President Donald Trump’s recent announcement that he would send the National Guard to Portland, Oregon, may have shocked many Americans. However, this follows an already established pattern, after he sent troops into Los Angeles and Washington, D.C., and he is threatening to expand this into other cities like Chicago, Baltimore and Memphis, Tennessee. The very idea that the federal government would usurp local government control in this way, when there is no demonstrable emergency, smacks of authoritarianism and serves as political theater to distract from other ongoing controversies.

While the reality of federal agents patrolling the streets of American cities is shocking, it is also unsurprising for anyone who has followed President Trump’s rhetoric. As a private citizen and a candidate for political office, and during his presidential administrations, he has continued to use charged rhetoric that blares racist dog whistles loud enough for all to hear. In the first several months of his second term, he has deployed masked Immigration and Customs Enforcement agents for dragnet raids, signed executive orders encouraging states and cities to “crack down” on unhoused people, and discontinued federal funding for criminal legal reform programs that sought to address the root causes of crime.

He justifies these actions by fear-mongering over supposedly record-high crime in our communities, which most data plainly refute. To be clear, we must do all we can to prevent crime — something I believe every American values.

I also believe that there are other values that unite us all, including that every person should have access to opportunity; that each of us is more than the worst thing we have ever done; and that every person deserves to feel safe in his or her community.

In a sense, the crime rate is irrelevant. Whether rates are high or low, we should be seeking out solutions that work to support public safety and help communities thrive, adhering to the values that unite us.

President Trump’s “tough on crime” mentality has proven to be an utter failure throughout our nation’s history. While widescale deployment of law enforcement can provide some strong optics for social media and 24-hour news channels, those tactics ultimately undermine public safety by instilling fear of law enforcement in minority areas and increasing arrest and conviction rates, particularly in communities of color. More people living with felony convictions means more people struggling to obtain education, jobs, housing, and other opportunities. This becomes a self-fulfilling prophecy in that those with convictions have little hope for prosperity, so they continue committing crimes because they have few alternatives.

America already tried this experiment, beginning in the 1970s and continuing even today. The so-called War on Drugs led to millions of lives ruined by criminal convictions, ballooning prison populations and the underlying issues of substance use and lack of economic mobility unaddressed. We cannot allow heated rhetoric to repeat those past mistakes today.
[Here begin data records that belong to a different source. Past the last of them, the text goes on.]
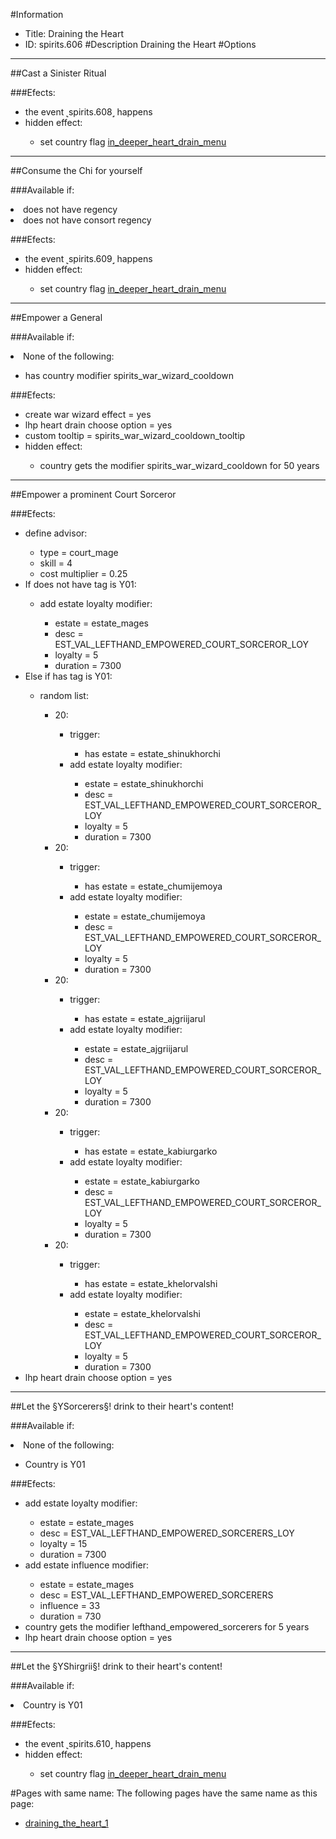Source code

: #Information
 - Title: Draining the Heart
 - ID: spirits.606
#Description
Draining the Heart
#Options

___
##Cast a Sinister Ritual

###Efects:<ul><li>the event ˻spirits.608˼ happens</li><li>hidden effect:</li><ul><li>set country flag [in_deeper_heart_drain_menu](../flags/in_deeper_heart_drain_menu.md)</li></ul></ul>

___
##Consume the Chi for yourself

###Available if:
<li>does not have regency</li><li>does not have consort regency</li>

###Efects:<ul><li>the event ˻spirits.609˼ happens</li><li>hidden effect:</li><ul><li>set country flag [in_deeper_heart_drain_menu](../flags/in_deeper_heart_drain_menu.md)</li></ul></ul>

___
##Empower a General

###Available if:
<li>None of the following:</li><ul><li>has country modifier spirits_war_wizard_cooldown</li></ul>

###Efects:<ul><li>create war wizard effect = yes</li><li>lhp heart drain choose option = yes</li><li>custom tooltip = spirits_war_wizard_cooldown_tooltip</li><li>hidden effect:</li><ul><li>country gets the modifier spirits_war_wizard_cooldown for 50 years</li></ul></ul>

___
##Empower a prominent Court Sorceror

###Efects:<ul><li>define advisor:</li><ul><li>type = court_mage</li><li>skill = 4</li><li>cost multiplier = 0.25</li></ul><li>If does not have tag is Y01:</li><ul><li>add estate loyalty modifier:</li><ul><li>estate = estate_mages</li><li>desc = EST_VAL_LEFTHAND_EMPOWERED_COURT_SORCEROR_LOY</li><li>loyalty = 5</li><li>duration = 7300</li></ul></ul><li>Else if has tag is Y01:</li><ul><li>random list:</li><ul><li>20:</li><ul><li>trigger:</li><ul><li>has estate = estate_shinukhorchi</li></ul><li>add estate loyalty modifier:</li><ul><li>estate = estate_shinukhorchi</li><li>desc = EST_VAL_LEFTHAND_EMPOWERED_COURT_SORCEROR_LOY</li><li>loyalty = 5</li><li>duration = 7300</li></ul></ul><li>20:</li><ul><li>trigger:</li><ul><li>has estate = estate_chumijemoya</li></ul><li>add estate loyalty modifier:</li><ul><li>estate = estate_chumijemoya</li><li>desc = EST_VAL_LEFTHAND_EMPOWERED_COURT_SORCEROR_LOY</li><li>loyalty = 5</li><li>duration = 7300</li></ul></ul><li>20:</li><ul><li>trigger:</li><ul><li>has estate = estate_ajgriijarul</li></ul><li>add estate loyalty modifier:</li><ul><li>estate = estate_ajgriijarul</li><li>desc = EST_VAL_LEFTHAND_EMPOWERED_COURT_SORCEROR_LOY</li><li>loyalty = 5</li><li>duration = 7300</li></ul></ul><li>20:</li><ul><li>trigger:</li><ul><li>has estate = estate_kabiurgarko</li></ul><li>add estate loyalty modifier:</li><ul><li>estate = estate_kabiurgarko</li><li>desc = EST_VAL_LEFTHAND_EMPOWERED_COURT_SORCEROR_LOY</li><li>loyalty = 5</li><li>duration = 7300</li></ul></ul><li>20:</li><ul><li>trigger:</li><ul><li>has estate = estate_khelorvalshi</li></ul><li>add estate loyalty modifier:</li><ul><li>estate = estate_khelorvalshi</li><li>desc = EST_VAL_LEFTHAND_EMPOWERED_COURT_SORCEROR_LOY</li><li>loyalty = 5</li><li>duration = 7300</li></ul></ul></ul></ul><li>lhp heart drain choose option = yes</li></ul>

___
##Let the §YSorcerers§! drink to their heart's content!

###Available if:
<li>None of the following:</li><ul><li>Country is Y01</li></ul>

###Efects:<ul><li>add estate loyalty modifier:</li><ul><li>estate = estate_mages</li><li>desc = EST_VAL_LEFTHAND_EMPOWERED_SORCERERS_LOY</li><li>loyalty = 15</li><li>duration = 7300</li></ul><li>add estate influence modifier:</li><ul><li>estate = estate_mages</li><li>desc = EST_VAL_LEFTHAND_EMPOWERED_SORCERERS</li><li>influence = 33</li><li>duration = 730</li></ul><li>country gets the modifier lefthand_empowered_sorcerers for 5 years</li><li>lhp heart drain choose option = yes</li></ul>

___
##Let the §YShirgrii§! drink to their heart's content!

###Available if:
<li>Country is Y01</li>

###Efects:<ul><li>the event ˻spirits.610˼ happens</li><li>hidden effect:</li><ul><li>set country flag [in_deeper_heart_drain_menu](../flags/in_deeper_heart_drain_menu.md)</li></ul></ul>


#Pages with same name:
The following pages have the same name as this page:
 - [draining_the_heart_1](draining_the_heart_1.md)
Delaware already has a powerful blueprint for how it can tackle crime, while also ensuring that people are provided opportunity and grace. Since 2018, our state prison population has decreased by close to 30%, due to sentencing reforms, changes in prosecution practices and the expansion of record clearance tools. State officials have pledged to no longer enforce unconstitutional loitering and soliciting laws against unhoused people, as well as pioneered programs like New Castle County’s Hope Center, which provides people housing and support services to help get them back on their feet. Recently, Milford’s police chief boasted that the city’s heroin overdoses decreased by 80% — not because of “lock ’em up” enforcement tactics but because the city invested in behavioral health services that provided treatment to people with substance use disorders.
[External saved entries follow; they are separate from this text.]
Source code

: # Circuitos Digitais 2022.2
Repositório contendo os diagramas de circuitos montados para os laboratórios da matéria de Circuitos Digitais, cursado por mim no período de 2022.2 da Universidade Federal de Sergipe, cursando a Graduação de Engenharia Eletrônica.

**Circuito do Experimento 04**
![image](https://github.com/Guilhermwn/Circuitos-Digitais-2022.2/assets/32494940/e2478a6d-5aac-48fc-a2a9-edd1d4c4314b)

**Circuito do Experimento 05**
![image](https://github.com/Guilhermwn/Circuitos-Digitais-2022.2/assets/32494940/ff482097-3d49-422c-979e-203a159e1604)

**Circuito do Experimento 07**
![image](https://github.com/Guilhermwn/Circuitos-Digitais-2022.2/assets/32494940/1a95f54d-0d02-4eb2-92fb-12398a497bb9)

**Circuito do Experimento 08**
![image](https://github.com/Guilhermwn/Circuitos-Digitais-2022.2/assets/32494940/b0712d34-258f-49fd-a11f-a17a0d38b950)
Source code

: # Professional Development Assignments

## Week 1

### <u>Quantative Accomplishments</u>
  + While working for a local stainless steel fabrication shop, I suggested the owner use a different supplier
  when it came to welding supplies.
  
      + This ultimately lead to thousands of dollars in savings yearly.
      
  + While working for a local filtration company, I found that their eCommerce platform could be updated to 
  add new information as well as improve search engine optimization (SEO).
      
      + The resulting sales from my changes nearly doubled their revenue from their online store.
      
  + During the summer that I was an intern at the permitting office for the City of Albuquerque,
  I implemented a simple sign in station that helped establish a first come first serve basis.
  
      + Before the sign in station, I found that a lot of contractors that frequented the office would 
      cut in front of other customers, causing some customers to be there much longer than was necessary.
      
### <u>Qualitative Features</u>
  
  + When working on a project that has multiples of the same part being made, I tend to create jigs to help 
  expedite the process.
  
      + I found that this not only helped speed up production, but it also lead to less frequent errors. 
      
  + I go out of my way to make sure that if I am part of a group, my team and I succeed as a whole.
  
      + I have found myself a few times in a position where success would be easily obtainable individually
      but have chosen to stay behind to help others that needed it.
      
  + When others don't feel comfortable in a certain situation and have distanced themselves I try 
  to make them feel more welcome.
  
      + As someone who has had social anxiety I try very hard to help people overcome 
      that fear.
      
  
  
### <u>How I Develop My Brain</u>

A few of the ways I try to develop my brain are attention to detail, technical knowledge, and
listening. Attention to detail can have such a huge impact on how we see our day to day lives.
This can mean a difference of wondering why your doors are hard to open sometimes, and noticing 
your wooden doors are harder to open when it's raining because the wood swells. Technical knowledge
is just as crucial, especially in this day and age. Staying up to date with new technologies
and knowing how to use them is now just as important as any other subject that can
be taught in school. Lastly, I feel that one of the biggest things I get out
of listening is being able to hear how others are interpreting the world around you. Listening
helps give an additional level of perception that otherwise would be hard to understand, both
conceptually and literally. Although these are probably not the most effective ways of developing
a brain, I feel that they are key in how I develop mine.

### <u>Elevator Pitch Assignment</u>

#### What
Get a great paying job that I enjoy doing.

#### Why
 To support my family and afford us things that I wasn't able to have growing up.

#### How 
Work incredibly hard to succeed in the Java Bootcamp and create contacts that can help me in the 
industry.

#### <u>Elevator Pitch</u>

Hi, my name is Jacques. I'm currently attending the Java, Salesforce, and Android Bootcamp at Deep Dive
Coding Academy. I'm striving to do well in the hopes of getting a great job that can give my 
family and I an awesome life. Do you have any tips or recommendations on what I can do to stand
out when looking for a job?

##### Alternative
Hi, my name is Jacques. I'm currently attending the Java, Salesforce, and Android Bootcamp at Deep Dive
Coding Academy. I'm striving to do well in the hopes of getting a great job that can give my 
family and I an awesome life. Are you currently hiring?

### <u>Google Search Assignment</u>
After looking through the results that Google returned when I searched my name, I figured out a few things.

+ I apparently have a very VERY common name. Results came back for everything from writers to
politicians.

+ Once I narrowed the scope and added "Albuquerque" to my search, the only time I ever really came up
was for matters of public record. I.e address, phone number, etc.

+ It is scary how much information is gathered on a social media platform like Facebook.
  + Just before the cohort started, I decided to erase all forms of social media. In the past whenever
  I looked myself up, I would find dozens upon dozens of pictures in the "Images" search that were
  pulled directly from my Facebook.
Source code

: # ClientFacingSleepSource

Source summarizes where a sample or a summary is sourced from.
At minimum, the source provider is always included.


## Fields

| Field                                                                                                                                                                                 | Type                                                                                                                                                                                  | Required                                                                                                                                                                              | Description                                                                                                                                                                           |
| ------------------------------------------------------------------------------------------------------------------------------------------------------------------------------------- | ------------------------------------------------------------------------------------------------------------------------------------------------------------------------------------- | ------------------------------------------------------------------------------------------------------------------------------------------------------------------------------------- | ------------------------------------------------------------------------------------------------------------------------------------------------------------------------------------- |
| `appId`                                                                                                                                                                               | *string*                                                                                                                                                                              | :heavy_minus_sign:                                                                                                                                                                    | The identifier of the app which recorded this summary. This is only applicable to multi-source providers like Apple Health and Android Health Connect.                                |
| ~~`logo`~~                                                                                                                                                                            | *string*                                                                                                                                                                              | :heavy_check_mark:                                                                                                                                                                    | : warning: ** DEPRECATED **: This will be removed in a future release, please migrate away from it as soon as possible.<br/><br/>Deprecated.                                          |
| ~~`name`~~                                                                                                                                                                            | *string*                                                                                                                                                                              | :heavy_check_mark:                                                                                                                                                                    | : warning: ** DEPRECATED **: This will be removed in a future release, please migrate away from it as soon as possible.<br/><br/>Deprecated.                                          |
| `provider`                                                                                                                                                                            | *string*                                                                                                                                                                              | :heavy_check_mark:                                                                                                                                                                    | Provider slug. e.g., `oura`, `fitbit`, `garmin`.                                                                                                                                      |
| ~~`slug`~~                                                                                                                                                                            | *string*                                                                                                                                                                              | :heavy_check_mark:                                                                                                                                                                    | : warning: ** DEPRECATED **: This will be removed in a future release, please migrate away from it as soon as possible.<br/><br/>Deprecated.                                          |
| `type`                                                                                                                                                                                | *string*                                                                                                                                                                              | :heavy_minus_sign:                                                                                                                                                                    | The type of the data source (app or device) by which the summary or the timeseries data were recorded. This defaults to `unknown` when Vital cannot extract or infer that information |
In 2025, Delaware passed new laws that expand the use of compassionate release for older adults and ill people in prisons, and that reform the special conditions individuals must adhere to when on probation. These laws will decrease the prison population further, protect public safety and ensure that more residents are able to live fulfilling lives. In 2026, advocates will seek to reform punitive laws that send probationers back to prison for minor technical violations, such as missing meetings with their probation officers.

More work is needed. Delaware currently has a lack of affordable housing, which contributes to more unhoused people. Those with mental health conditions and substance use disorders struggle to obtain health care, leading to them cycling in and out of the legal system. And far too many young people attend underfunded public schools that fail to provide them equitable and rigorous instruction, meaning they are less prepared for the job market and are afforded fewer options.

These are real issues that face our communities, in Delaware and across the nation. Despite what President Trump may have us believe, we cannot arrest and incarcerate ourselves out of them. Instead, we must invest in what we know works: ensuring that every person has access to resources, promoting solutions to problems that drive crime, and providing people tools to restore and rehabilitate them. Tune the dog whistles out, and let’s help our state continue to move forward with what works.